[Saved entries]
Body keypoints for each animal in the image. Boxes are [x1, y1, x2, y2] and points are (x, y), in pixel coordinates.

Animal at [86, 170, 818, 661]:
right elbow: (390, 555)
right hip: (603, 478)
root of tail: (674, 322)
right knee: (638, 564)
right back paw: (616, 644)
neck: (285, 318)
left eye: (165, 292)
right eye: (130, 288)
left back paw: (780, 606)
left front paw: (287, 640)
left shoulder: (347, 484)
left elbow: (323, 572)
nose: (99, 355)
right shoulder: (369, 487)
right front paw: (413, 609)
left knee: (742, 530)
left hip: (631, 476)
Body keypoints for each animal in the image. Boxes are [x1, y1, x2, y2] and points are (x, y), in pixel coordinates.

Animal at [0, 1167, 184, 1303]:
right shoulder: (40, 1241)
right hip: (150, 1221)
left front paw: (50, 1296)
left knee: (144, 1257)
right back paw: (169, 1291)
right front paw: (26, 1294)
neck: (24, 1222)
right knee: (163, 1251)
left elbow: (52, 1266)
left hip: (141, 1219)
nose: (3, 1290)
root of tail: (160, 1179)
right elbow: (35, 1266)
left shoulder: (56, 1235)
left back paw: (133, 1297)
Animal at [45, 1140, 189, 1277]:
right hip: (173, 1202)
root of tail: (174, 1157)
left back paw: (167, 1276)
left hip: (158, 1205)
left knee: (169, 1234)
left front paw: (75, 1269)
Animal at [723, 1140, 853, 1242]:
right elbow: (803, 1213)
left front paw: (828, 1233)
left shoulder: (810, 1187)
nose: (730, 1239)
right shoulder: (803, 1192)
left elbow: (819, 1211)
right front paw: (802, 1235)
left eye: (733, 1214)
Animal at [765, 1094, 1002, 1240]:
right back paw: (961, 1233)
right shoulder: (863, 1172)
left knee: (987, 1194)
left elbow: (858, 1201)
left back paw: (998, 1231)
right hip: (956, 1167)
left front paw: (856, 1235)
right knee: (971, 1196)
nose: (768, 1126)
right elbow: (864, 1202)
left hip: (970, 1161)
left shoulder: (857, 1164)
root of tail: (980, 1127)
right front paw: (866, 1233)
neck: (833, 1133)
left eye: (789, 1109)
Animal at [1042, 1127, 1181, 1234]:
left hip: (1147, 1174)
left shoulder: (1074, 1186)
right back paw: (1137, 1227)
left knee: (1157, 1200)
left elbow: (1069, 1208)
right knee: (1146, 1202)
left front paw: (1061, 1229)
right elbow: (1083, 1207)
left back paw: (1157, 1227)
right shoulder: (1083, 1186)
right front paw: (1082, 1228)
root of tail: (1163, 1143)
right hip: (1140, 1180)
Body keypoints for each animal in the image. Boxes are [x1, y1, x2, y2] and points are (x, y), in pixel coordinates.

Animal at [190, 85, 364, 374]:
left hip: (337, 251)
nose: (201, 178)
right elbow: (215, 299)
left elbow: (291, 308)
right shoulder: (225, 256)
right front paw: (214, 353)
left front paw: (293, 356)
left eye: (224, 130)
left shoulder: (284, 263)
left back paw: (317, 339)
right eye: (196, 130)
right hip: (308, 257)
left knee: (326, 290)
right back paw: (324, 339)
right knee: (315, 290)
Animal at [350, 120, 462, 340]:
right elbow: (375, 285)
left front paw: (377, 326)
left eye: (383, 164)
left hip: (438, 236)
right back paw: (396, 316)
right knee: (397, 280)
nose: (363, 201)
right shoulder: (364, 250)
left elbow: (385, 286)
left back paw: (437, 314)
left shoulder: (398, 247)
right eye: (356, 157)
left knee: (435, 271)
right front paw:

TASK PROMPT> Quote the data above verbatim from its first line to the line that includes "left hip: (631, 476)", with both boundary lines retained.

EXERCISE ANSWER>
Body keypoints for each animal in the image. Boxes are [x1, y1, x2, y2] and points are (x, y), in pixel coordinates.

Animal at [86, 170, 818, 661]:
right elbow: (390, 555)
right hip: (603, 478)
root of tail: (674, 322)
right knee: (638, 564)
right back paw: (616, 644)
neck: (285, 318)
left eye: (165, 292)
right eye: (130, 288)
left back paw: (780, 606)
left front paw: (287, 640)
left shoulder: (347, 484)
left elbow: (323, 572)
nose: (99, 355)
right shoulder: (369, 487)
right front paw: (413, 609)
left knee: (742, 530)
left hip: (631, 476)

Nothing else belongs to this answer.